What needs to be done: Search the entries for the word "will" and pull out each line that has it.

Working data:
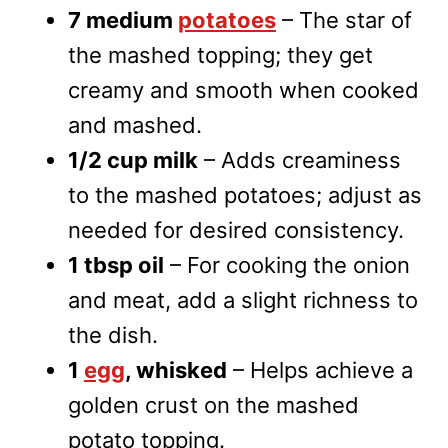
7 medium
potatoes
– The star of
the mashed topping; they get
creamy and smooth when cooked
and mashed.
1/2 cup milk
– Adds creaminess
to the mashed potatoes; adjust as
needed for desired consistency.
1 tbsp oil
– For cooking the onion
and meat, add a slight richness to
the dish.
1
egg
, whisked
– Helps achieve a
golden crust on the mashed
potato topping.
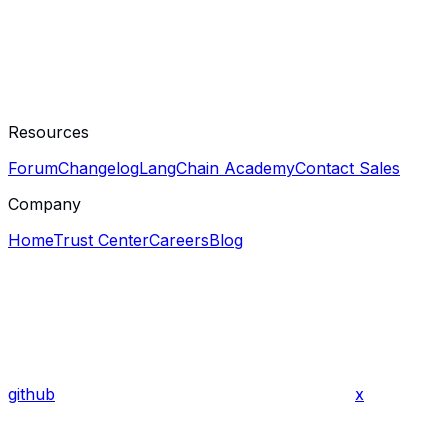
Resources
Forum
Changelog
LangChain Academy
Contact Sales
Company
Home
Trust Center
Careers
Blog
github
x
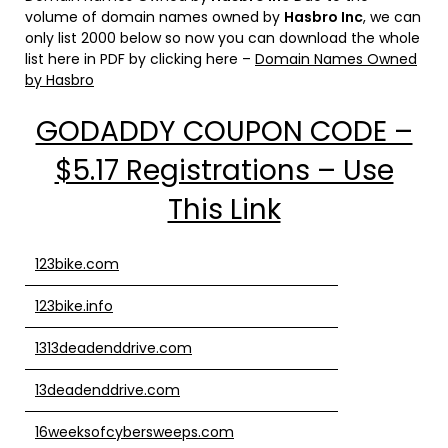
volume of domain names owned by
Hasbro Inc
, we can
only list 2000 below so now you can download the whole
list here in PDF by clicking here –
Domain Names Owned
by Hasbro
GODADDY COUPON CODE –
$5.17 Registrations – Use
This Link
123bike.com
123bike.info
1313deadenddrive.com
13deadenddrive.com
16weeksofcybersweeps.com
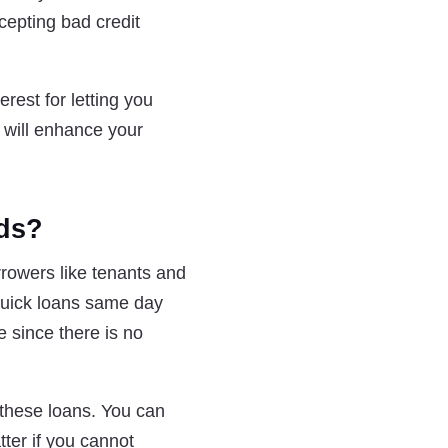
cepting bad credit
erest for letting you
 will enhance your
nds?
rrowers like tenants and
 quick loans same day
 since there is no
r these loans. You can
tter if you cannot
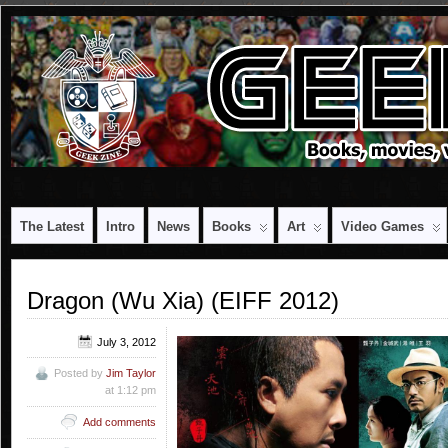
The Latest
Intro
News
Books
Art
Video Games
Dragon (Wu Xia) (EIFF 2012)
July 3, 2012
Posted by
Jim Taylor
at 1:12 pm
Add comments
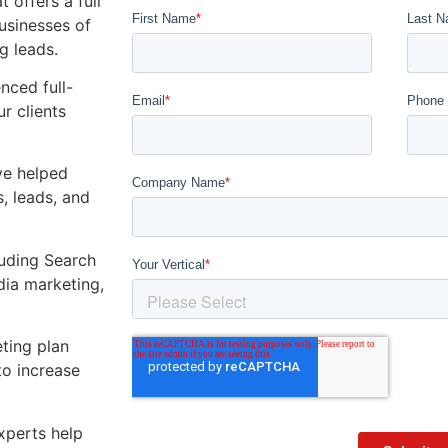
 offers a full
usinesses of
g leads.
ienced
full-
r clients
ve helped
, leads, and
luding Search
dia marketing,
.
ting plan
to increase
xperts help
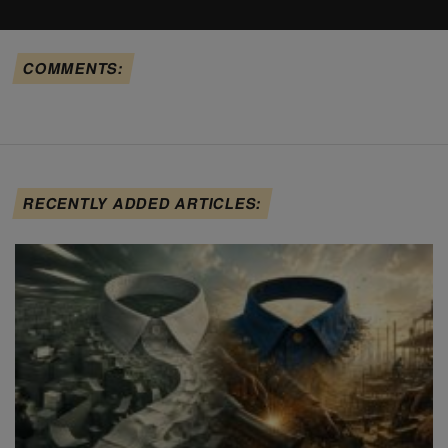
COMMENTS:
RECENTLY ADDED ARTICLES:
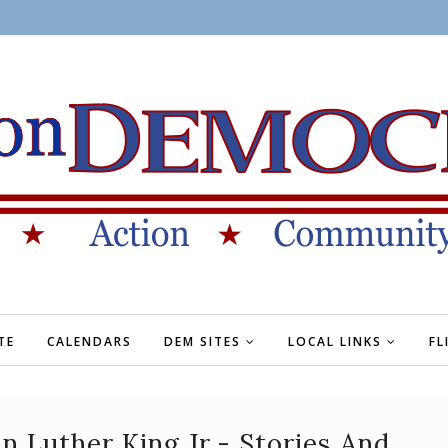
TE
CALENDARS
DEM SITES
LOCAL LINKS
FL
 Luther King Jr.- Stories And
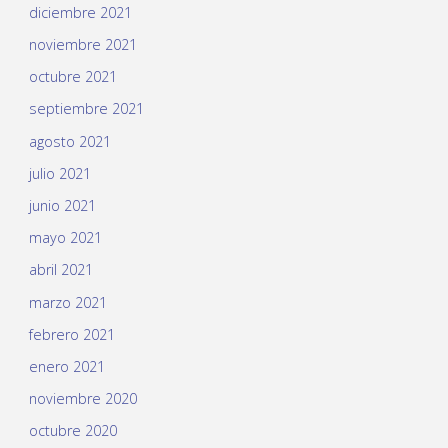
diciembre 2021
noviembre 2021
octubre 2021
septiembre 2021
agosto 2021
julio 2021
junio 2021
mayo 2021
abril 2021
marzo 2021
febrero 2021
enero 2021
noviembre 2020
octubre 2020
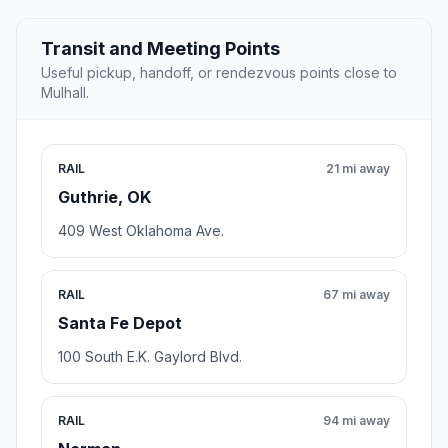
Transit and Meeting Points
Useful pickup, handoff, or rendezvous points close to
Mulhall.
RAIL
21 mi away
Guthrie, OK
409 West Oklahoma Ave.
RAIL
67 mi away
Santa Fe Depot
100 South E.K. Gaylord Blvd.
RAIL
94 mi away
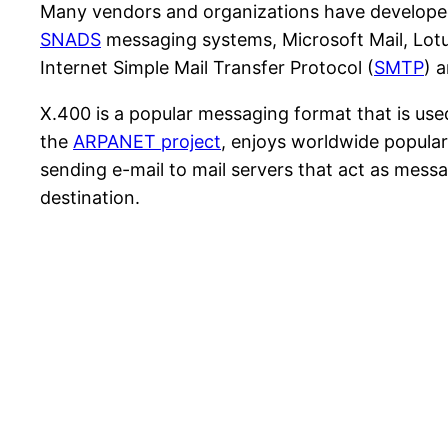
Many vendors and organizations have develope
SNADS
messaging systems, Microsoft Mail, Lot
Internet Simple Mail Transfer Protocol (
SMTP
) 
X.400 is a popular messaging format that is us
the
ARPANET project
, enjoys worldwide popular
sending e-mail to mail servers that act as mess
destination.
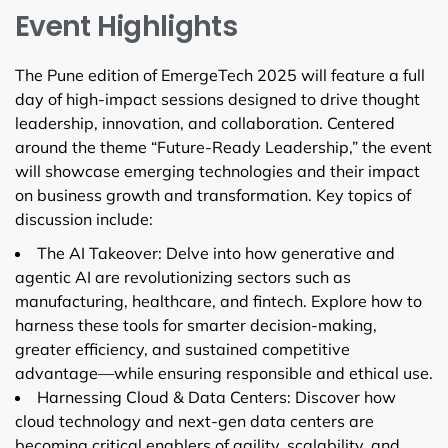
Event Highlights
The Pune edition of EmergeTech 2025 will feature a full
day of high-impact sessions designed to drive thought
leadership, innovation, and collaboration. Centered
around the theme “Future-Ready Leadership,” the event
will showcase emerging technologies and their impact
on business growth and transformation. Key topics of
discussion include:
The AI Takeover: Delve into how generative and
agentic AI are revolutionizing sectors such as
manufacturing, healthcare, and fintech. Explore how to
harness these tools for smarter decision-making,
greater efficiency, and sustained competitive
advantage—while ensuring responsible and ethical use.
Harnessing Cloud & Data Centers: Discover how
cloud technology and next-gen data centers are
becoming critical enablers of agility, scalability, and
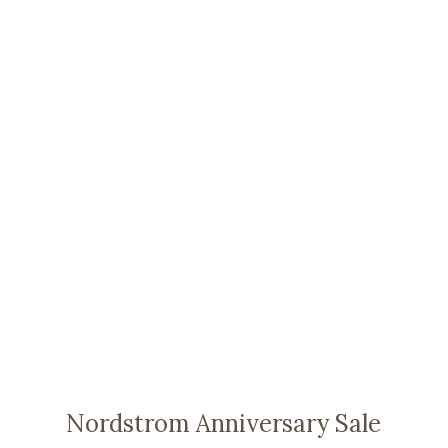
Nordstrom Anniversary Sale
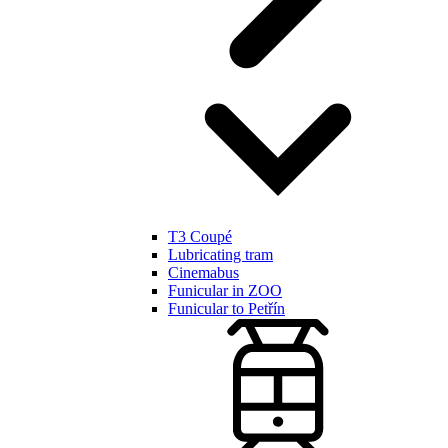
T3 Coupé
Lubricating tram
Cinemabus
Funicular in ZOO
Funicular to Petřín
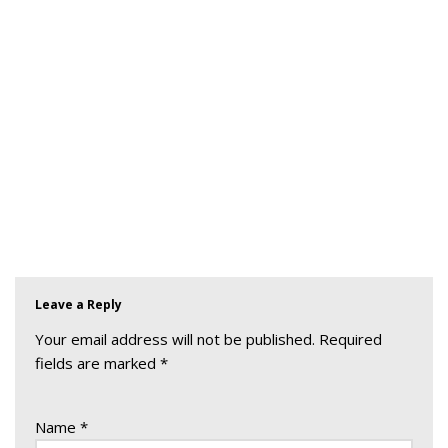
Leave a Reply
Your email address will not be published.
Required
fields are marked
*
Name
*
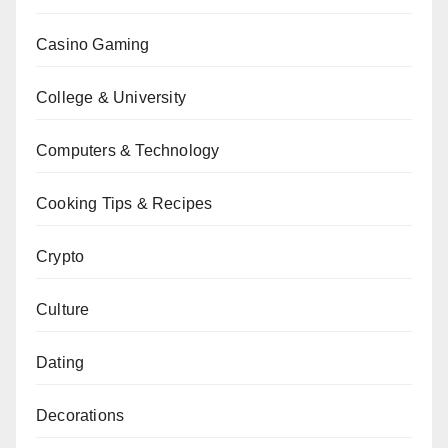
Casino Gaming
College & University
Computers & Technology
Cooking Tips & Recipes
Crypto
Culture
Dating
Decorations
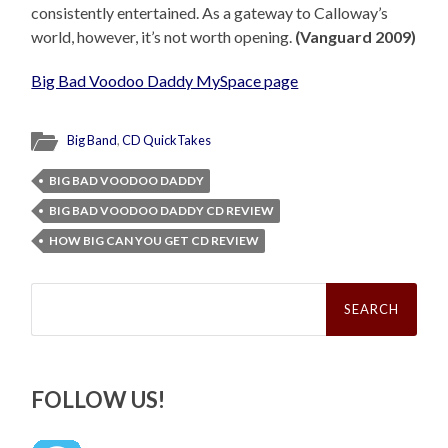
consistently entertained. As a gateway to Calloway’s
world, however, it’s not worth opening.
(Vanguard 2009)
Big Bad Voodoo Daddy MySpace page
Big Band
,
CD QuickTakes
BIG BAD VOODOO DADDY
BIG BAD VOODOO DADDY CD REVIEW
HOW BIG CAN YOU GET CD REVIEW
Search
for:
FOLLOW US!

Response:
 will enhance your
The Pune edition of EmergeTech 2025 will feature a full
will showcase emerging technologies and their impact
Your email address will not be published.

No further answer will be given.